## Task instructions
1. Write out the part of the home energy-saving tips that starts at "When you do" and ends at "year to run.", word for word.
2. Answer these questions from the home energy-saving tips:
(a) How much can an extra fridge cost to run each year?
(b) What thermostat setting is suggested for cooling a home?
(c) What is the hottest temperature setting the tips recommend for a clothes dryer?
3. Carry on the home energy-saving tips from the point where that text stops.

## Extract to read
Buy a washing machine that suits your needs and use it wisely.
- Adjust the water level to match the load.
- Use the soak cycle to remove stains.
- Use the sud-saving option to re-use water from previous loads.
- Consider using warm or cold water settings rather than hot.
Drying clothes costs nothing if you use the sun, but this isn't always an option. A clotheshorse can be used in a spare room or near a heater. Avoid using a heater just for drying clothes.
When you do use a clothes dryer:
- consider using the fan only
- set the temperature no hotter than warm
- keep the vent free of lint and clean the filter after each load
- switch the dryer off as soon as the clothes feel dry — never overload or underload the dryer.
Energy saving tips:
lower temperatures increase energy usage
defrost ice build up
make sure doors seal properly
open doors only when necessary and close quickly
keep the condenser coils and seals dust free
keep the fridge out of direct sunlight and away from heat sources
don't put hot food in the fridge
turn off a second fridge that's not being used. An extra fridge can cost over $100 a year to run.
Minimise energy used for cooling the home.
- Close off rooms and sections of the house that are not being cooled.
- To enable air conditioners to run more efficiently, keep air filters clean and outside units clear of obstructions.
- Every degree can reduce your costs by 10%. If you need to cool your home set your thermostat to between 24° and 25°C.
- Leave fresh air and exhaust controls, where available, on cooling units in the closed position.

## Data supplied
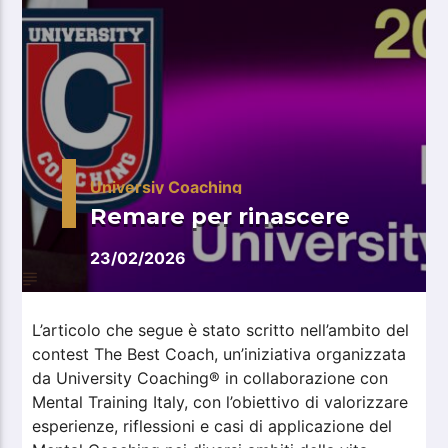
Universiy Coaching
Remare per rinascere
23/02/2026
L’articolo che segue è stato scritto nell’ambito del
contest The Best Coach, un’iniziativa organizzata
da University Coaching® in collaborazione con
Mental Training Italy, con l’obiettivo di valorizzare
esperienze, riflessioni e casi di applicazione del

## Expected responses
1.
When you do use a clothes dryer:
- consider using the fan only
- set the temperature no hotter than warm
- keep the vent free of lint and clean the filter after each load
- switch the dryer off as soon as the clothes feel dry — never overload or underload the dryer.
Energy saving tips:
lower temperatures increase energy usage
defrost ice build up
make sure doors seal properly
open doors only when necessary and close quickly
keep the condenser coils and seals dust free
keep the fridge out of direct sunlight and away from heat sources
don't put hot food in the fridge
turn off a second fridge that's not being used. An extra fridge can cost over $100 a year to run.

2.
(a) Over $100 a year.
(b) Between 24° and 25°C.
(c) Warm.

3.
- Shade windows with awnings or curtains. Blocking the sun before it strikes your glass could save you up to $100 per year in cooling costs.
- If using air conditioning, set fans to high speeds for greatest efficiency.
- Insulated homes retain cool air and minimise heat transference from the outside air.
- Try opening your house up in the evening to let in the cool night air and shut all windows and doors during the day to keep out the afternoon heat.
- Fans can be a cheap, low-energy way of moving cool or warm air around the home. The stream of air blowing over someone in a room can reduce the temperature of the air around them by 2° to 3°C.
By replacing incandescent lights with standard compact fluorescent tubes, you can save up to 75 per cent of your lighting energy dollars (lighting makes up about four per cent of your electricity account). This is especially true for high-use areas such as kitchen, lounge and living areas.
Types of lights and fittings
Incandescent globes are the most common form of household lighting. They are cheap to replace and come in a wide variety of shapes and forms. They can be dimmed only and have an average life span of 1000 hours. They are the least efficient as 95% of energy consumed is given off as heat.
Quartz halogen lights are twice as efficient as incandescent globes. They have a life span of around 2000 to 4000 hours and come in a wide selection of wattages. They cost more to replace than incandescent globes.
Fluorescent lights are the most energy efficient of all light sources and are ideal for areas where lighting is required for long periods. Fluorescent lights fall into two categories tubular and compact fluorescent (CFLs). CFLs use only 25% of energy to produce the same amount of light as incandescent lights and last up to eight times longer than other conventional heating. Switching on and off reduces the expected life of the tube.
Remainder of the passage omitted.